Mecze mistrzostw świata odbędą się w Moskwie, Petersburgu, Kaliningradzie, Krasnojarsku, Kazaniu, Jekaterynburgu, Kemerowie, Nowosybirsku, Ufie oraz Jarosławiu lub Biełgorodzie. - FIVB będzie dalej współpracować z WADA i organizatorami zawodów, aby zapewnić wdrożenie wyroku CAS w zakresie wywieszania flag, strojów, hymny narodowego i innych oznaczeń. FIVB podtrzymuje zerową tolerancję dla dopingu, jest i zawsze będzie w pełni zaangażowana w ochronę czystości sportu - czytamy na końcu komunikatu. 

WADA tłumaczy 

Sport.pl poprosił o komentarz Światową Agencję Antydopingową, na której stanowisko powołuje się FIVB. Przesłane nam przez Annę Ulman, menedżer do spraw komunikacji w WADA, oświadczenie zaczyna się od powołania na wspomniane wyżej orzeczenie CAS-u.

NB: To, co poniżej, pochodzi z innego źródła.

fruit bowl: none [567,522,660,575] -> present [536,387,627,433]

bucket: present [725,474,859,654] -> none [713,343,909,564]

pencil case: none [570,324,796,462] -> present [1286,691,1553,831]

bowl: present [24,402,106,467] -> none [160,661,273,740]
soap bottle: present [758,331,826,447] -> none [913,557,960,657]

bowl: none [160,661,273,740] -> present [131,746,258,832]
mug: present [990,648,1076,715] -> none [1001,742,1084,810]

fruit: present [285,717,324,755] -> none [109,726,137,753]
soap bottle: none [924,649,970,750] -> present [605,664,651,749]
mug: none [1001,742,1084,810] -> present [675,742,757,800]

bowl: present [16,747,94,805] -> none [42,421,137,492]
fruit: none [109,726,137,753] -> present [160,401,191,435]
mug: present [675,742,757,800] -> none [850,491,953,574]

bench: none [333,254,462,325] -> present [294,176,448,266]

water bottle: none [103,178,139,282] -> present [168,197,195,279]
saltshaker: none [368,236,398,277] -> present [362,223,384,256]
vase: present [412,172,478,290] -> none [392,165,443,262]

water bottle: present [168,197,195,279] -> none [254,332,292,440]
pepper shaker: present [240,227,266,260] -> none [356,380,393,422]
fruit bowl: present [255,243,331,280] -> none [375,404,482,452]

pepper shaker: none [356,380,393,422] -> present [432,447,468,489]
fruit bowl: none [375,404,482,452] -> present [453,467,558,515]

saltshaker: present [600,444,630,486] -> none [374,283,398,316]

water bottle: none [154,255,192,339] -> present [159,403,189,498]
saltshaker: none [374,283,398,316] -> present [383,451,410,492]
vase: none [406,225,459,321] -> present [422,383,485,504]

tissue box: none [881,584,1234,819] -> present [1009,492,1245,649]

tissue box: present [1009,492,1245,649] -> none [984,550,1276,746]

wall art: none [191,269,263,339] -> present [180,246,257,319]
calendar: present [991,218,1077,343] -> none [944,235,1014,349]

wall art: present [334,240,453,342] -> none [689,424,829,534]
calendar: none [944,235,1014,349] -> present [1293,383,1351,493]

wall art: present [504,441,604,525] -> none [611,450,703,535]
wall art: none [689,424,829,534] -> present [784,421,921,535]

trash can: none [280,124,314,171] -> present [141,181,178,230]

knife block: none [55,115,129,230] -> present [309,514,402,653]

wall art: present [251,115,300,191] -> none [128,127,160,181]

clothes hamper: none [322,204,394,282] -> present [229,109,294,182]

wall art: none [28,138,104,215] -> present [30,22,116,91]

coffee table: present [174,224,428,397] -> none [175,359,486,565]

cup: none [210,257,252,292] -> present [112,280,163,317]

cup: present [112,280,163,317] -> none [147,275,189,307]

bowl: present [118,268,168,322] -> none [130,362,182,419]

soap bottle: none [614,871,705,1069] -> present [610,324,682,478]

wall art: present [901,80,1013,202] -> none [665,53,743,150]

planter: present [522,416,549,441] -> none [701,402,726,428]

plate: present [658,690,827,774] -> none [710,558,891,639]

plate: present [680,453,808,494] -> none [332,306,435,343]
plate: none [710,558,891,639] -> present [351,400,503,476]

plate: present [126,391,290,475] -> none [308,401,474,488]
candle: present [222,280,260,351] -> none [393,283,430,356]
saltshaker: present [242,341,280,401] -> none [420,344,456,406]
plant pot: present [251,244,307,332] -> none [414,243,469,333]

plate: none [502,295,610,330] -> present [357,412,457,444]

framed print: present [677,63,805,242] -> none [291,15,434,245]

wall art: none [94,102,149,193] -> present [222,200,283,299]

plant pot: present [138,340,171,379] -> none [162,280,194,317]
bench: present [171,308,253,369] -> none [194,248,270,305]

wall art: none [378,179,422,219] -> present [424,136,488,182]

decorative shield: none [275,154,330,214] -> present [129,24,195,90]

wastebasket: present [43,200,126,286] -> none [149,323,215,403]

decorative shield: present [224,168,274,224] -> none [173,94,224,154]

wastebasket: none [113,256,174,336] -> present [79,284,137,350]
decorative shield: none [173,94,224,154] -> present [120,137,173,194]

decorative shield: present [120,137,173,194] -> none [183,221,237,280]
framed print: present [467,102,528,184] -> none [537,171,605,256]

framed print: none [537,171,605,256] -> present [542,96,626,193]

W sekcji 4c orzeczenia Trybunał wskazał, że "jeżeli prawo do organizacji (wydarzenia objętego decyzją) w okresie dwóch lat zostało już przyznane Federacji Rosyjskiej, dany sygnatariusz Światowego Kodeksu Antydopingowego musi cofnąć to prawo i ponownie przyznać organizację wydarzenia innemu państwu, chyba że jest to prawnie lub praktycznie niemożliwe". 

Sygnatariuszami Światowego Kodeksu Antydopingowego są federacje międzynarodowe danych dyscyplin sportowych - np. piłki nożnej (FIFA), siatkówki (FIVB) czy tenisa (ITF). To na nich spoczywa odpowiedzialność za przeniesienie imprezy do innego kraju.

Dalej: "W związku z tym WADA wprowadziła mechanizm monitorowania mistrzostw świata odbywających się w Rosji w 2021 i 2022 roku, w ramach którego poszczególne federacje międzynarodowe są proszone o dostarczenie obszernych informacji i dokumentacji dotyczących "prawnych" i "praktycznych" aspektów przedmiotowych wydarzeń, w tym między innymi:

  • Data przyznania prawa do organizacji wydarzenia
  • Wszelkie inne kraje, które pierwotnie ubiegały się o organizację wydarzenia lub były gospodarzem poprzednich edycji imprezy
  • Etap przygotowań (np. budowa lub remont obiektów)
  • Podpisane i obowiązujące umowy prawnie wiążące
  • Łatwość przeniesienia wydarzenia do innego kraju, biorąc pod uwagę rozmiar i/lub czas imprezy
  • Ryzyka finansowe, operacyjne lub inne związane z przeniesieniem wydarzenia poniesione przez daną federację międzynarodową [w tym wypadku FIVB - przyp. red.]".

WADA przyznaje, że zgodziła się z propozycją, jaką otrzymała od FIVB. - Po dokładnym zapoznaniu się ze szczegółowym wnioskiem FIVB, WADA, przy wsparciu zewnętrznego doradcy prawnego i niezależnego Komitetu ds. Oceny Zgodności, zgodziła się, że odebranie Rosji mistrzostw świata w siatkówce mężczyzn jest prawnie i praktycznie niemożliwe - czytamy.

Światowa Agencja Antydopingowa poinformowała, że za szczególnie ważne argumenty uznano: zaawansowany etap przygotowań do mistrzostw świata organizowanych w 10 miastach, w których wiele aren zostało już wybudowanych lub wyremontowanych oraz brak innego kraju, który ubiegałby się o rolę gospodarza imprezy.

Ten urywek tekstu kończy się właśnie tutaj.